The magnitude of the angular momentum, S, due to spin of electron is given for any electron, bout or free, by

S = ћ√(s(s+1))

Where s=1/2 is spin quantum number of electron

In an external magnetic field, the vector of the spin angular momentum may possess two orientations.

The component S_z of the spin angular momentum of an electron along the external magnetic field of direction z is determined by spin angular momentum of an electron along the external magnetic field of z is determined by spin magnetic quantum number m_s, which has two values ±1/2 and thus, the value of this component is ±1/2ћ.

Similarly to orbital angular momentum, also spin dipole magnetic momentum μ_s is related to spin angular momentum S by μ_s=-(e/m)S

• e is the charge
• m is the mass of electron

Spin di[ole moments of electrons (and of other elementary particles) are multiples of u_B.

Question 7

Explain the Pauli exclusion principal.

Answer 7

The state of an electron in atom is completly determined by a set of 4 quantum numbers n, l, m and s.

Electron configurations of atoms with more electrons are governed by the principle of Pauli, which states that any two electrons in an atom cannot exist in an identical quantum state.
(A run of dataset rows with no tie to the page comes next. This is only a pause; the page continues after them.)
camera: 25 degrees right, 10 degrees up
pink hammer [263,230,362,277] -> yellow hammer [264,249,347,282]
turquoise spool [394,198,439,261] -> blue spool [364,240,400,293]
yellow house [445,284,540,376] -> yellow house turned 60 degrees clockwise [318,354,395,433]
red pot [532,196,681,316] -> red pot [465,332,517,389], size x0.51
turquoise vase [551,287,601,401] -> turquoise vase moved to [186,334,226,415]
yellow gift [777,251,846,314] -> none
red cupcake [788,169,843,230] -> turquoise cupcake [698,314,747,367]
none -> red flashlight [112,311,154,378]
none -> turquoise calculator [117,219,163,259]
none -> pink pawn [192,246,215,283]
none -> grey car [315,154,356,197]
There is a different set of quantum numbers for each electron in the given atom.

During electron transitions from onet o another state due to absorption or emission of energy, only these transitions occur, during which the principal quantum number may vary arbitrarily where as orbital quantum number only by ±1.

These transitions are called allowed while the other are called forbidden ones.

Thus, out of 3 * 2 = 6 possible transitions from the shell M (n=3, l= 0, 1, 2) into shell L (n=2, l=0,1) only those from 3d into 2p, from 3p into 2s and finally from 3s into 2p are allowed.